**WORK REQUIRED**: Extract each line of the data that contains the string "shown". The match is case-sensitive.

Start of DATASET CONTENT

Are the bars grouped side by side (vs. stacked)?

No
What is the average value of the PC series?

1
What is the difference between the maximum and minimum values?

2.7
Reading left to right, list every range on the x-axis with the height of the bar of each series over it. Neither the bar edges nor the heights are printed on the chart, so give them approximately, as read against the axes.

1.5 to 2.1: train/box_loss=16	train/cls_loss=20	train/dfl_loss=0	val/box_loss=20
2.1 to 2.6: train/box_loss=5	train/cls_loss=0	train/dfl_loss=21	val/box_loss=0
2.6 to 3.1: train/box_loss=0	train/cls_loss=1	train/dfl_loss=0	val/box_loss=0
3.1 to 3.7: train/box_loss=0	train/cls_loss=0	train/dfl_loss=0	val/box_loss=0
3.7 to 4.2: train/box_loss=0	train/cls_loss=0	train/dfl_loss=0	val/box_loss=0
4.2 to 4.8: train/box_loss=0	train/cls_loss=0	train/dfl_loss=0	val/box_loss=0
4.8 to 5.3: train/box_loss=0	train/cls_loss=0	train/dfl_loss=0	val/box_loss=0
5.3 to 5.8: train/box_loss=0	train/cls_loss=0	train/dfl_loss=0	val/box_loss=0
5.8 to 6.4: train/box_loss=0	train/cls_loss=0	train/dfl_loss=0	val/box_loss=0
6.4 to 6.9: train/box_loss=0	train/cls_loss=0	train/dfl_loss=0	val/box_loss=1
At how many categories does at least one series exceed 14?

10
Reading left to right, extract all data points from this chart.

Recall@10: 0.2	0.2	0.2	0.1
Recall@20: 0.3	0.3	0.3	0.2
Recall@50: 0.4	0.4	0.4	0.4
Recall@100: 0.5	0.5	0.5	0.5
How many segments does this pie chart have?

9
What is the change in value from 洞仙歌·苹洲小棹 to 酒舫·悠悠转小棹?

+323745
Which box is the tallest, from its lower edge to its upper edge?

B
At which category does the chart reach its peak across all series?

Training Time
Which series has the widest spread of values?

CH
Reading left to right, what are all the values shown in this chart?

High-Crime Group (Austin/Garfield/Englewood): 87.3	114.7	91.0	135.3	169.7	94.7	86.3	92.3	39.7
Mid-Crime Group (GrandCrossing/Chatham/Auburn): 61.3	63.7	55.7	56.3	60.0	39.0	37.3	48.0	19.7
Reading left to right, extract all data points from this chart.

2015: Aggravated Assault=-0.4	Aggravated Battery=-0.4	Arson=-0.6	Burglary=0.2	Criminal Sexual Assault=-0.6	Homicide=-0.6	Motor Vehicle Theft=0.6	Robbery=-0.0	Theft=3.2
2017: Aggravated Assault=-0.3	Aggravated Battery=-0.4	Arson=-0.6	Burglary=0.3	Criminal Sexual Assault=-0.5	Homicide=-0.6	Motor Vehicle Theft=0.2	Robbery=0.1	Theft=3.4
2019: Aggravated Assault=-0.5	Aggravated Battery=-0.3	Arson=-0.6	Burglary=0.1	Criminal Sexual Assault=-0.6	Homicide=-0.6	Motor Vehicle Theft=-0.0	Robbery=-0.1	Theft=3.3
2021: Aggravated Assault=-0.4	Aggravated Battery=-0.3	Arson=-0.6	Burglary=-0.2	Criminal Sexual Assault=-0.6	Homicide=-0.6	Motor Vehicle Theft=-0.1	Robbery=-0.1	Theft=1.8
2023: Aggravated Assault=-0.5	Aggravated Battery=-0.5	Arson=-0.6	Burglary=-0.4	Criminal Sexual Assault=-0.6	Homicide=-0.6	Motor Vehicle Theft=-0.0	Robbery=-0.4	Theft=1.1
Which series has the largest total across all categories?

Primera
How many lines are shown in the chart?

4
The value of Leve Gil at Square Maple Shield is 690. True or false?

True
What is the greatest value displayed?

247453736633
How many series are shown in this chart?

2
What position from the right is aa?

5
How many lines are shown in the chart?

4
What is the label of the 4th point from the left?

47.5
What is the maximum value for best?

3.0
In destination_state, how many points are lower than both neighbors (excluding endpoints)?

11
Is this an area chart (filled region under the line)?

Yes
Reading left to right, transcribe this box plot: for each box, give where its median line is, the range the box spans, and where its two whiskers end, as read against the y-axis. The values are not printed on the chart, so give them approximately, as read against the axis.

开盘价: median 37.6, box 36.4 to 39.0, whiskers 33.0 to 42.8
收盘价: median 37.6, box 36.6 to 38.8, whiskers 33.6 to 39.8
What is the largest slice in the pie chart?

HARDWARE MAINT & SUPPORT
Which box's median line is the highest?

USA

End of DATASET CONTENT

**YOUR RESPONSE**:
Reading left to right, what are all the values shown in this chart?
How many lines are shown in the chart?
How many series are shown in this chart?
How many lines are shown in the chart?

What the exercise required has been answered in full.